Brian Hook was speaking Thursday at the State Department, where U.S. Secretary of State Mike Pompeo announced Hook’s appointment to the role that heads a new U.S. team known as the Iran Action Group.
Hook said the group would work to pursue changes in 12 aspects of Iran’s behavior as outlined by Pompeo in May. He said the issues of Iran’s alleged pursuit of nuclear weapons, its perceived support for terrorism and what he called its arbitrary detention of Americans would get most of his team’s attention.
Iran denies pursuing nuclear weapons or supporting terrorism and has said its recent detentions of Americans occurred in response to national security offenses — allegations that Washington says have been fabricated
Hook, who had been the State Department’s director of policy planning since February 2017, said the Iran group would begin with several permanent personnel, and that additional experts would be detailed to it later.

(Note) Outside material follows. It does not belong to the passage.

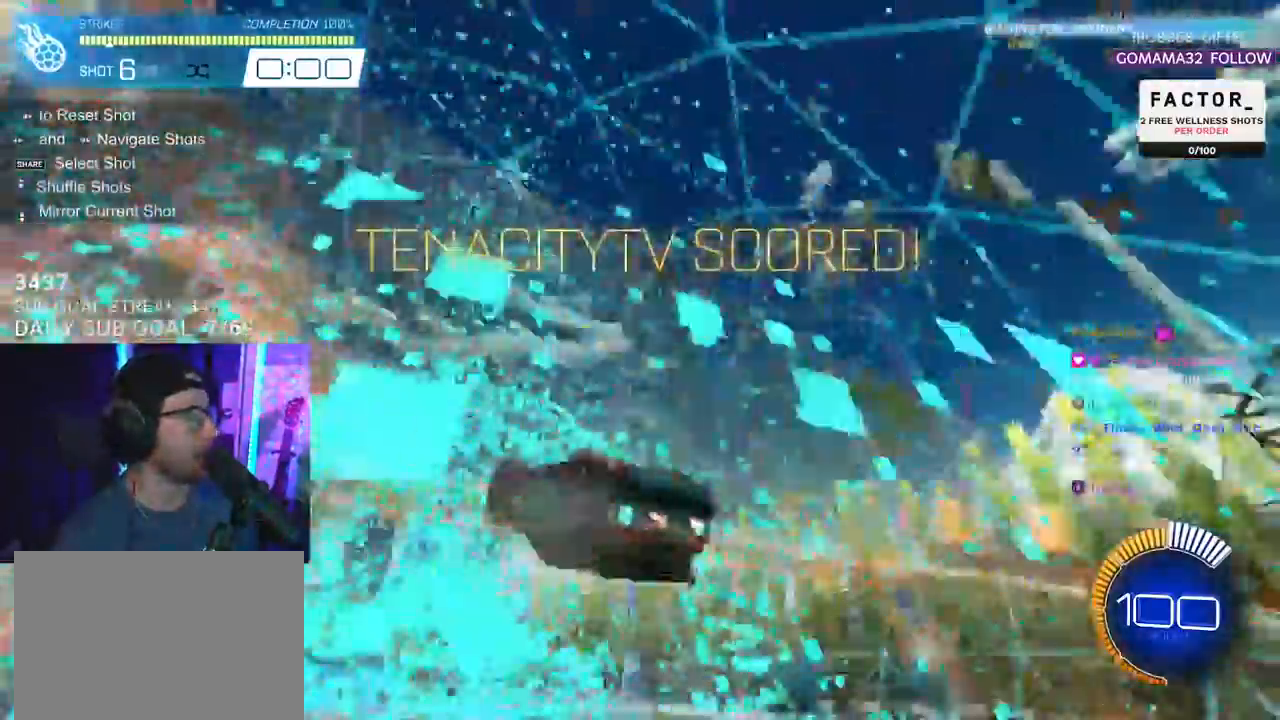
{"buttons": ["CROSS", "SQUARE", "R1", "R2"], "left_stick": "down", "right_stick": "center", "events": [[50, "left_stick", "center"], [117, "CROSS", "down"], [133, "L2", "down"], [133, "left_stick", "up"], [233, "left_stick", "up-left"], [333, "SQUARE", "down"], [350, "left_stick", "down"], [383, "L2", "up"]]}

In introducing Hook, Pompeo told reporters the Trump administration hoped it could reach a new agreement with Iran “one day soon.”
“But we must see major changes in the [Iranian] regime’s behavior, both inside and outside of its borders,” Pompeo said.
Exit from Deal
In May, President Donald Trump withdrew the U.S. from a 2015 deal that the United States and five other world powers signed with Iran regarding its nuclear program. Trump said the deal did not do enough to curb what he and U.S. allies have said are “malign” Iranian behaviors, such as its support for militant groups in the Middle East and development of ballistic missiles. He also ordered a phased reimposition of U.S. financial sanctions against Iran — sanctions that had been suspended under the 2015 deal.

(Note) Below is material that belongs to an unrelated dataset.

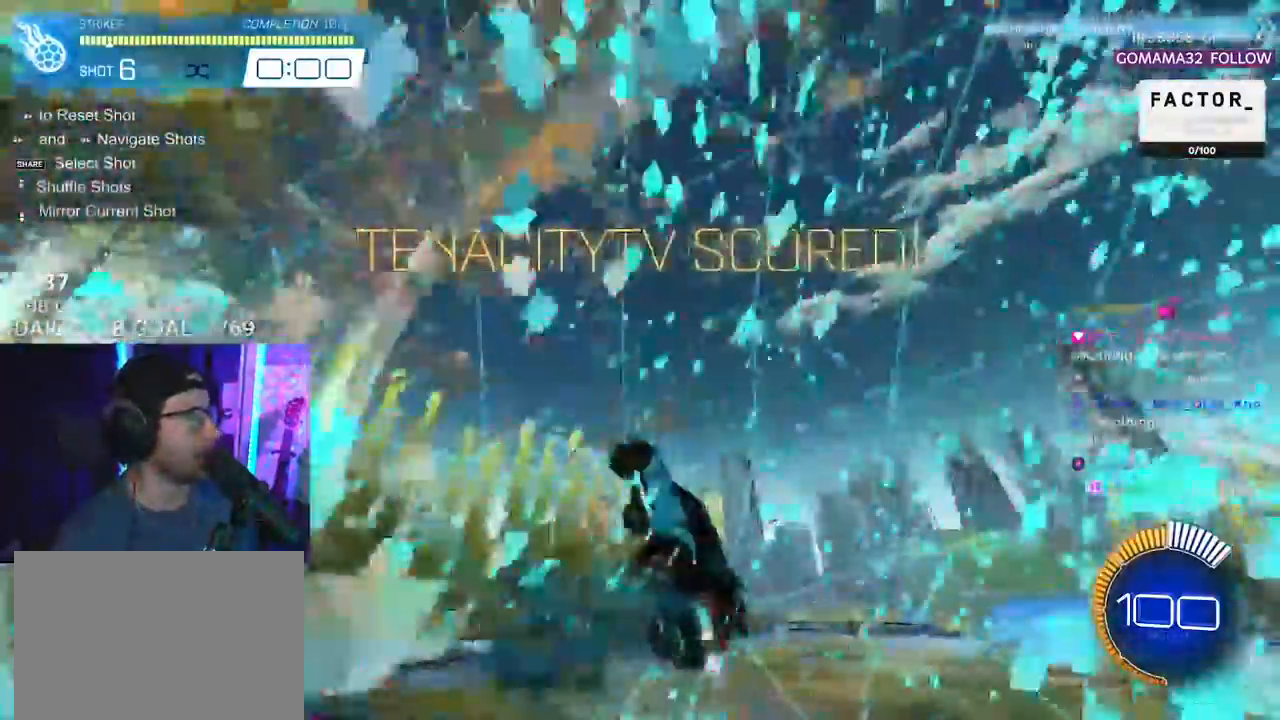
{"buttons": ["SQUARE", "R2", "L3"], "left_stick": "up", "right_stick": "center", "events": [[33, "L3", "down"], [150, "R1", "up"], [250, "CROSS", "up"], [433, "left_stick", "up"]]}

Trump later offered to speak with Iranian leaders without preconditions in the hope of securing a new U.S.-Iranian deal. Iranian leaders have rejected the idea, saying the U.S. first must scrap the reimposition of the sanctions.
“If the Iranian regime demonstrates a commitment to make fundamental changes in its behavior, the president is prepared to engage in dialogue in order to find solutions,” Hook said. “But sanctions relief, re-establishment of full diplomatic and commercial relations with the U.S. and economic cooperation with the U.S. can only begin after we see the Iranian regime is serious about changing its behavior.”
Asked by a reporter if his call for an Iranian commitment to change behavior represented a condition for engaging in dialogue, Hook said the president’s offer of talks and the U.S. maximum economic pressure campaign against Iran were “parallel tracks” of the Trump administration’s policy.
Tougher Sanctions Coming
The U.S. reintroduced a first set of financial sanctions on Iran earlier this month and is due to reimpose a second, tougher set of sanctions targeting Iran’s oil exports and central bank in November. Hook reiterated the U.S. call on all nations to reduce any purchases of Iranian oil to zero by November 4 — a move that would deny Iran a key source of revenue. He also issued a warning to governments that do not comply.
“In our sanctions regime, we are prepared to impose secondary sanctions on other governments that continue this sort of trade with Iran,” Hook said.
This report was produced in collaboration with VOA’s Persian service.